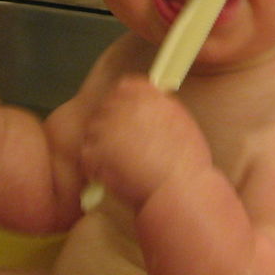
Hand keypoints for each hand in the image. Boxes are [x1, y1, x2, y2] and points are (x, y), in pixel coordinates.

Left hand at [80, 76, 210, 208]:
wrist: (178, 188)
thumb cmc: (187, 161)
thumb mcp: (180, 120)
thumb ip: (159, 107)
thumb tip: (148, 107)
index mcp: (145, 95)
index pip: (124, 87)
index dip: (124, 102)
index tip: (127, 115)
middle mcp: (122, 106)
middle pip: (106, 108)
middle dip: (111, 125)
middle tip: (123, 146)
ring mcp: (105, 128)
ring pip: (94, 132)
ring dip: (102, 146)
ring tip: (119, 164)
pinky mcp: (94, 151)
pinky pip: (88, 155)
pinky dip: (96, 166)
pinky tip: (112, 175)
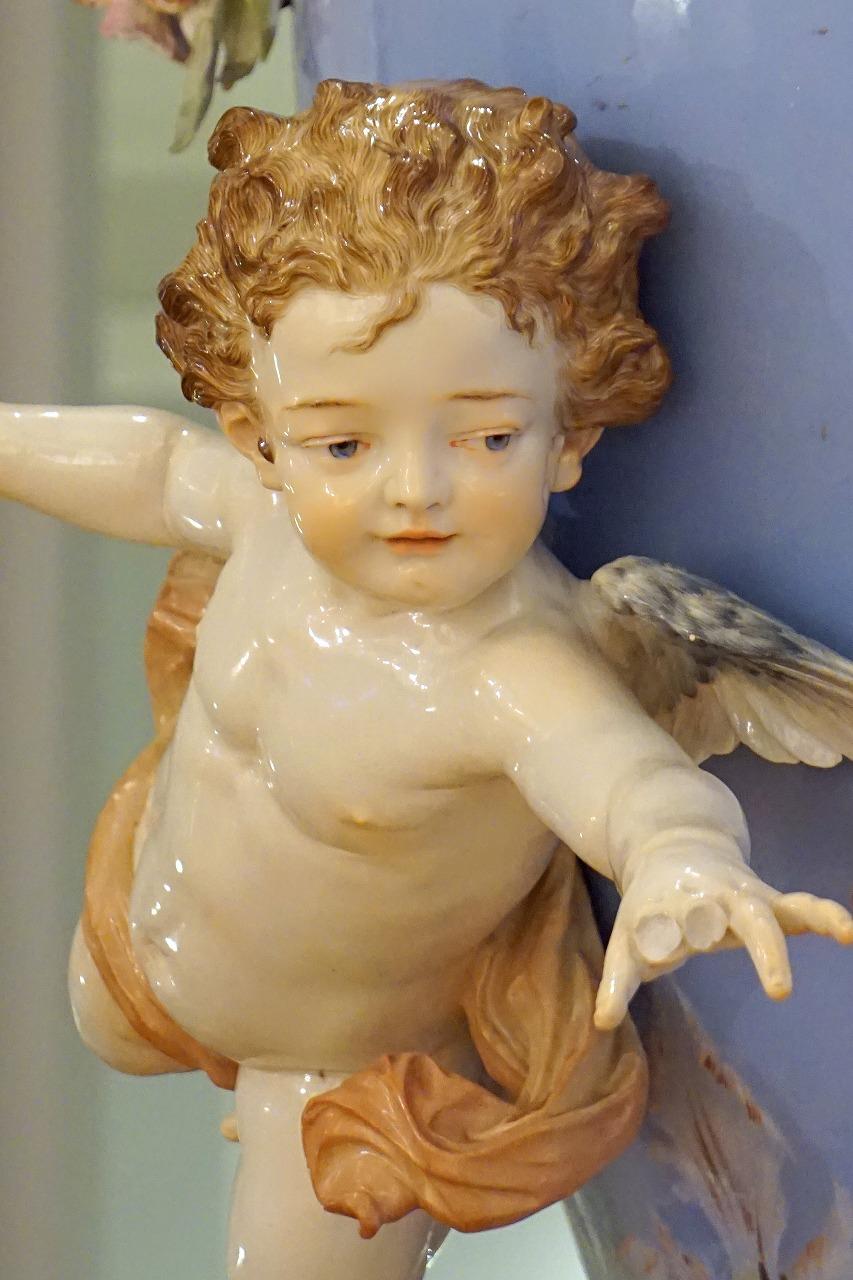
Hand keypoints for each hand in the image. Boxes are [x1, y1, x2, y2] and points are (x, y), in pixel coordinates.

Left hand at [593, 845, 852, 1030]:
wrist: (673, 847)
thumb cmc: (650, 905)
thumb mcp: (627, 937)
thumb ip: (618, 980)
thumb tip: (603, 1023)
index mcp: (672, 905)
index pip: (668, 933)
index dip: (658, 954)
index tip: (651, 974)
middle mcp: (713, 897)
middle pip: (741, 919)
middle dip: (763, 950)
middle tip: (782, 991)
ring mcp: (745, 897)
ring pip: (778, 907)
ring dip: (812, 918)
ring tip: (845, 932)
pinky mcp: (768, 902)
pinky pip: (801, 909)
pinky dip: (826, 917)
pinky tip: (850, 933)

= = =

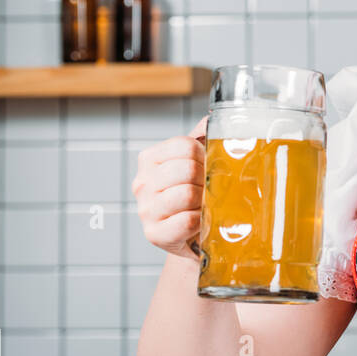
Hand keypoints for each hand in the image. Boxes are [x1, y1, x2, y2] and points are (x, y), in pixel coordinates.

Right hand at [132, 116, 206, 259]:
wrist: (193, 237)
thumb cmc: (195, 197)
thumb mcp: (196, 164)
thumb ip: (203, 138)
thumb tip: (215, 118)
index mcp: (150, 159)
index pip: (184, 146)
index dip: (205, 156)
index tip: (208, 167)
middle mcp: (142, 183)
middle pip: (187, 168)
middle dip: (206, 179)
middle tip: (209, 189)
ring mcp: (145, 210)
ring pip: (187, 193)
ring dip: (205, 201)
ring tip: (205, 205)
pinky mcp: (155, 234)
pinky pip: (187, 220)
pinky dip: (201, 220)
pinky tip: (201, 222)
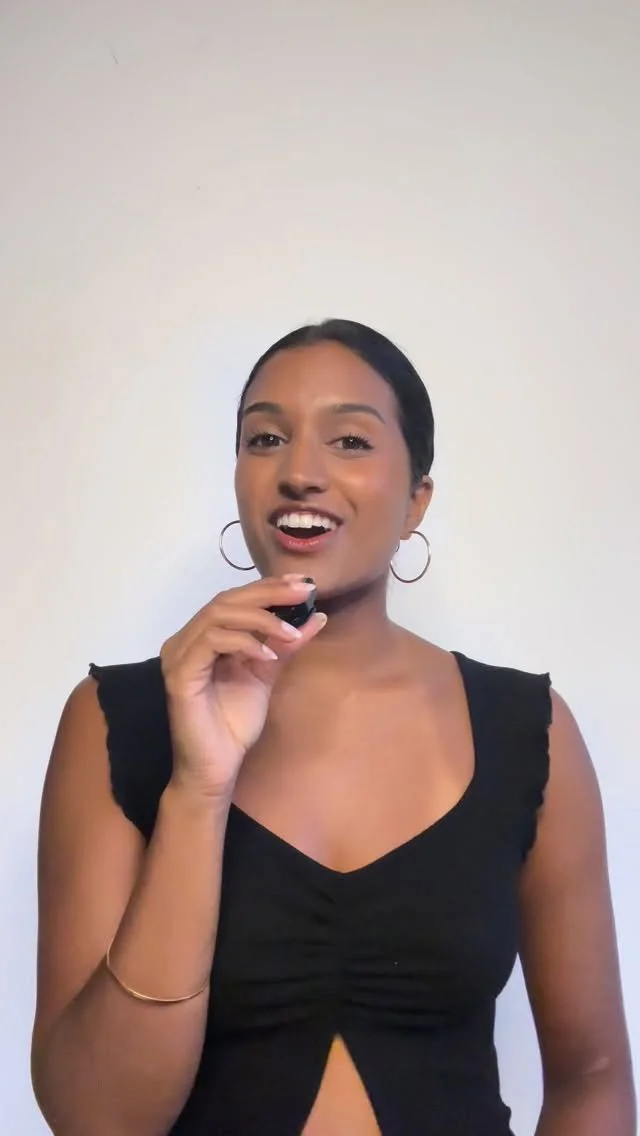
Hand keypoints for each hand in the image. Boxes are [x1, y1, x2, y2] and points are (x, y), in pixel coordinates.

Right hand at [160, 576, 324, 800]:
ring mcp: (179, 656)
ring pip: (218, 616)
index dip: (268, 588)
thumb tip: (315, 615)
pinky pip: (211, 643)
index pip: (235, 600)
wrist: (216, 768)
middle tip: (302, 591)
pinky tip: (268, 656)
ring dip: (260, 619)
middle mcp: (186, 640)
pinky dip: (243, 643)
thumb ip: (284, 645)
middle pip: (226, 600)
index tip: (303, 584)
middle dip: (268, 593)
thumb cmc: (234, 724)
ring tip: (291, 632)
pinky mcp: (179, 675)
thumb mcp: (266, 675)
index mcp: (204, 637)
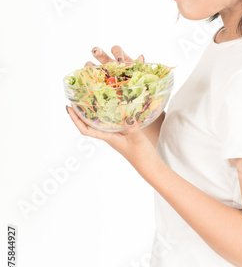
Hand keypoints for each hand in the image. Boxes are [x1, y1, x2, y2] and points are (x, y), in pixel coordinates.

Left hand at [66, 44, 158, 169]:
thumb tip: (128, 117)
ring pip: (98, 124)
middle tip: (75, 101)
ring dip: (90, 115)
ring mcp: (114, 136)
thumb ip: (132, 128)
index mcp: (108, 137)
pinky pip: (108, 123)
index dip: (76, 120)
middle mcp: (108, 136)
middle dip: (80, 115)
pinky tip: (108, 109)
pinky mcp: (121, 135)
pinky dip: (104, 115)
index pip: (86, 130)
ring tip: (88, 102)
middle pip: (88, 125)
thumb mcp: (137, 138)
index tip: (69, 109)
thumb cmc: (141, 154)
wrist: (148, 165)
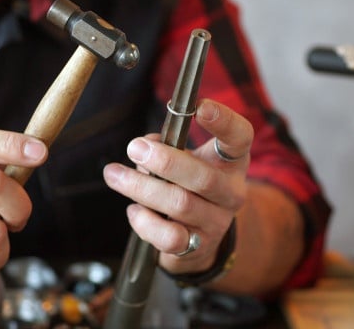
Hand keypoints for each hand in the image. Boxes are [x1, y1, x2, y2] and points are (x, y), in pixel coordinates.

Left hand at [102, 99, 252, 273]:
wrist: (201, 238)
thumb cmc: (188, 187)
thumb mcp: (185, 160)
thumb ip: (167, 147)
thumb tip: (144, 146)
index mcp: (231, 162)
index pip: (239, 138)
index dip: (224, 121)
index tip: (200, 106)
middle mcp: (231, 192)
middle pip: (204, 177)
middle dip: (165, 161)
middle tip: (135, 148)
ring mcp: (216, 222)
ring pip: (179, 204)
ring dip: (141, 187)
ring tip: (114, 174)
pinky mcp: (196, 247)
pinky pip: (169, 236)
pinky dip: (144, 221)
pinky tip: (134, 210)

= = =

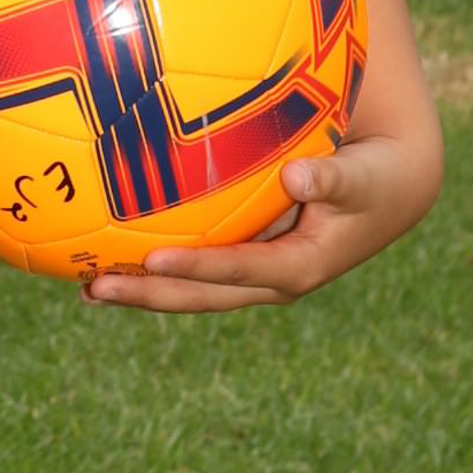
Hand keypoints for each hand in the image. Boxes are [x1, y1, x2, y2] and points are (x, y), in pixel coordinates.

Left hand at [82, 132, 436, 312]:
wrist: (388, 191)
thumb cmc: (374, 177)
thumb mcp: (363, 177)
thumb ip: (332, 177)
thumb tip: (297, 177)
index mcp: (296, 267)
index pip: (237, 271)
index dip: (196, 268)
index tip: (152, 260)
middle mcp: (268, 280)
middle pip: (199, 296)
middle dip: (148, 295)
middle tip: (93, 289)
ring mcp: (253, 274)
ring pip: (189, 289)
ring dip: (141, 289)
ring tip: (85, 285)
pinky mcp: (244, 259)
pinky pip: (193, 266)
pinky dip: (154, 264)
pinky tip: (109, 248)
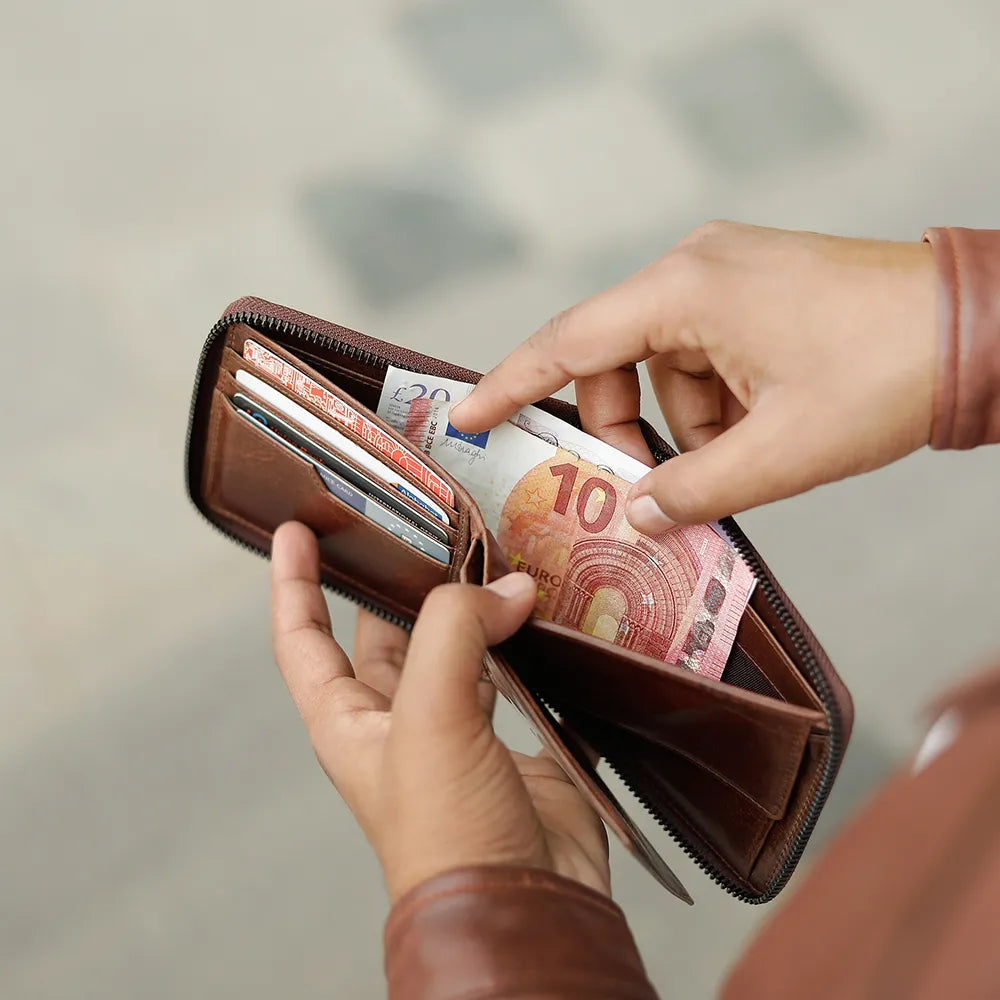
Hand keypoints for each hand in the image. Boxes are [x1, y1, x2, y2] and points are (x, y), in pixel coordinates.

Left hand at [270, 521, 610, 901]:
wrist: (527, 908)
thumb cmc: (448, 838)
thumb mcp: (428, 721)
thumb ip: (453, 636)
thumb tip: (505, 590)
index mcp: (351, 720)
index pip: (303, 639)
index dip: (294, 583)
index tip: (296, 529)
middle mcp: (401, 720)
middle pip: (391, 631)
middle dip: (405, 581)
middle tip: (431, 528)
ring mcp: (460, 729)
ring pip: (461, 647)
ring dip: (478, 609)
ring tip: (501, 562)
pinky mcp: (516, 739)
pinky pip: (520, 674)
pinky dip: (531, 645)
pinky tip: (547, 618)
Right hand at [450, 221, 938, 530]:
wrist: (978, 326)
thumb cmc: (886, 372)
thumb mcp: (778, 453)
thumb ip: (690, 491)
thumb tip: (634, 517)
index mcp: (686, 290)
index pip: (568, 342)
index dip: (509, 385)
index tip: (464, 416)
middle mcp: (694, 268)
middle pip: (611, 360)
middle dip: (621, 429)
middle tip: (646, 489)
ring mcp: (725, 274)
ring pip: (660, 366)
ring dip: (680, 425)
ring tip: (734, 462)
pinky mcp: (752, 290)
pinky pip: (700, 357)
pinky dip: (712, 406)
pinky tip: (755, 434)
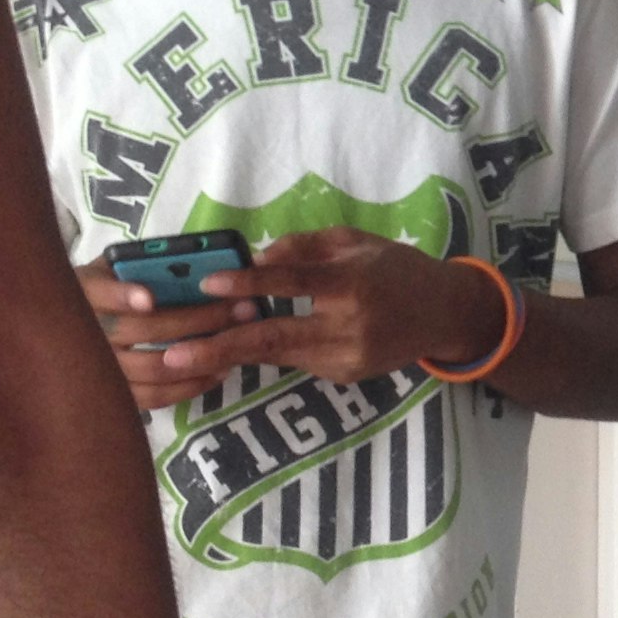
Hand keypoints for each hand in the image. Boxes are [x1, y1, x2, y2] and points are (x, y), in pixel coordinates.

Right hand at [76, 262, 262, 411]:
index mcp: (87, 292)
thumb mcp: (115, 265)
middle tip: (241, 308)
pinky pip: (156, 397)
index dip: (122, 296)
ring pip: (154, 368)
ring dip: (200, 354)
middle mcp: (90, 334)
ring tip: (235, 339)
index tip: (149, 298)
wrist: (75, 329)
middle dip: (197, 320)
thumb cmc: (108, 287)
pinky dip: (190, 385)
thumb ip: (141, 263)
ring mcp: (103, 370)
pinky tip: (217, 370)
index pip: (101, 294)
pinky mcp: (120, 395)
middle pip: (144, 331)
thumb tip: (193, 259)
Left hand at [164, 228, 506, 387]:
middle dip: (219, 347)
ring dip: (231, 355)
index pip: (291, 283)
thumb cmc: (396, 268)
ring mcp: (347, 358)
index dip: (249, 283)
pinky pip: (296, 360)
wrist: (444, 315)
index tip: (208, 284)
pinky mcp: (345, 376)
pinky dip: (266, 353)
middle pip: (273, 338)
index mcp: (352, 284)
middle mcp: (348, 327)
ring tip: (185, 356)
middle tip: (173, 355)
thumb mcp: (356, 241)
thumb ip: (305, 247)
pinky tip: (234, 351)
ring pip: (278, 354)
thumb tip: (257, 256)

= = =

Description of the task: Where the string "Left" appears in a line of the listing, copy that line.

Output:
Left hand at [80, 76, 210, 208]:
Left hand at [593, 845, 852, 1030]:
Left hand at [66, 44, 158, 169]:
Left hand at [102, 99, 252, 273]:
Left hand at [82, 132, 436, 312]:
Left hand at [270, 521, 610, 901]:
Left hand at [164, 228, 506, 387]:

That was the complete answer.